Angela Merkel is the present Chancellor of Germany, claiming the distinction to be the first German female to attain the position. Along with that, she is also credited with being the youngest person to be German chancellor since the Second World War. Angela was elected to the German Parliament from Angela MerkelMecklenburg-Vorpommern and since April 2000, has also been holding the title of the Chairwoman of the Christian Democratic Union (CDU).

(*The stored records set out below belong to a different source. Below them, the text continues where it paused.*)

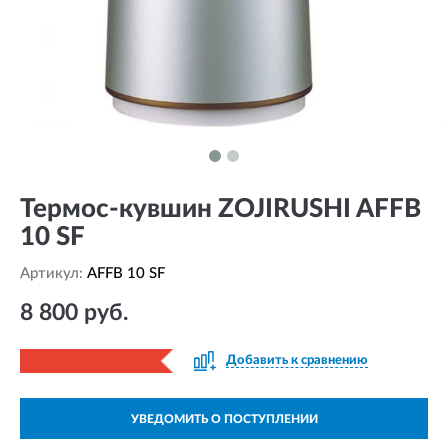
Термос-кувшин ZOJIRUSHI AFFB
10 SF
Артикул:
AFFB 10 SF
8 800 руб.
Добавить к сравнению
УВЕДОМИТЬ О ПОСТУПЛЕНИИ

Angela Merkel was named as the ‘Most Powerful Woman of the World’ in 2007, by Forbes Magazine, for the second consecutive time. She is the third woman to serve on the G8, after Margaret Thatcher and Kim Campbell. In 2007, Angela became the second woman to chair a G8 summit, after Margaret Thatcher. She has served as the president of the European Council and in 2007, became a member of the ‘Council of Women World Leaders’.

Childhood
Angela Merkel was born as ‘Angela Dorothea Kasner’ on 17th July 1954, in Hamburg, Germany. She was born to Horst Kasner, a Lutheran pastor and his wife, Herlind), a teacher of English and Latin and a member of the ‘Social Democratic Party of Germany’. Angela is the eldest of the three siblings, the other two being Marcus and Irene. Her family moved to Templin, after Horst was made a pastor at the church in Quitzow, near Perleberg, Brandenburg. Thus, she spent majority of her childhood in the countryside, north of Berlin.

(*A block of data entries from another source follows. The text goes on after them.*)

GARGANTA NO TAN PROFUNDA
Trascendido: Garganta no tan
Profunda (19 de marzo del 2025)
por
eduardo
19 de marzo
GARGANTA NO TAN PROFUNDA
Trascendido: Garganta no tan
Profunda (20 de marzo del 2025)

Angela Merkel was a member of the official, socialist-led youth movement Free German Youth (FDJ). Thereafter, she also became a member of the district board and secretary for "Agitprop" (agitation and propaganda), at the Academy of Sciences. Even though she was brought up in socialist German Democratic Republic, she never became a participant in the secular coming of age ceremony, Jugendweihe. Rather, she received confirmation.

Early Life
Angela Merkel studied physics in Templin and at the University of Leipzig, from 1973 to 1978. For the next two years, from 1978 to 1990, she worked and studied at the Central Institute for Physical Chemistry of the Academy of Sciences, in Berlin-Adlershof. In 1977, she married the physics student Ulrich Merkel, but got divorced in 1982. Angela has done doctoral thesis on Quantum Chemistry and received a doctorate for the same and also undertaken research work. She married Joachim Sauer, a chemistry professor in 1988.

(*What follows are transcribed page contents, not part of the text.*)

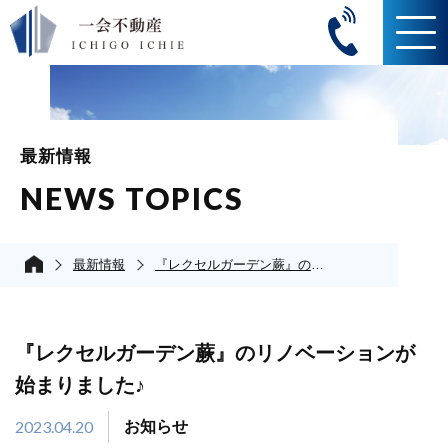
最新情報
NEWS TOPICS
最新情報
『レクセルガーデン蕨』のリノベーションが始まりました♪
『レクセルガーデン蕨』のリノベーションが
始まりました♪
2023.04.20
お知らせ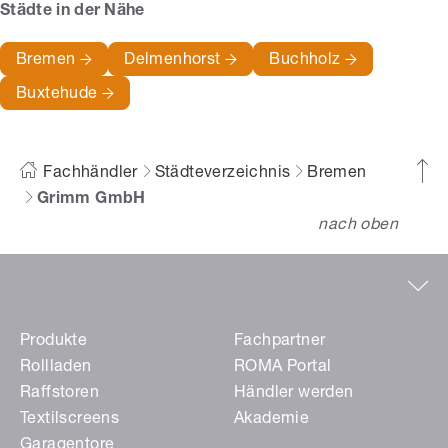
Städte in der Nähe
Bremen
Delmenhorst
Buchholz
Buxtehude
Fachhändler
Städteverzeichnis
Bremen
Grimm GmbH
nach oben
Produkte
Fachpartner
Rollladen
ROMA Portal
Raffstoren
Händler werden
Textilscreens
Akademie
Garagentore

Political Initiation and Later Life
Angela Merkel stepped into politics in 1989, when she joined the new party Demokratischer Aufbruch, after the fall of the Berlin Wall. After the first (and the only) democratic election of the East German state, she became the deputy spokesperson of the new pre-unification caretaker government, under Lothar de Maizière. Angela was elected to the Bundestag, from a constituency including Nordvorpommern district, Rügen district and the city of Stralsund, in December 1990 and it continued to be her electoral district till today.
She became Minister for Women and Youth in Helmut Kohl's 3rd cabinet, after her party’s merger with West German CDU. In 1994, she was made Minister for the Environment and Reactor Safety, the post which served as foundation of her political career. With the defeat of the Kohl government, in the 1998 general election, Merkel was made the Secretary-General of the CDU. A financial scandal rocked her party in 1999, after which she advocated a fresh start without her mentor, Kohl, and was elected to become the first female chairperson of the party.

Leader of Opposition
The defeat of Stoiber (leader of Bavarian Christian Social Union or CSU, CDU’s sister party) in 2002 led to her to becoming the ‘Leader of the Conservative Opposition’, in Bundestag, the lower house of the German Parliament. During this time, she supported reform agenda relating to Germany's economic and social system, along with changes to German labor law. She even advocated for slower phasing out of Germany's nuclear power, apart from a strong transatlantic partnership and German-American friendship. The support of ‘Iraq-invasion’ and ‘privileged partnership’ to Turkey in EU were some of her other policies.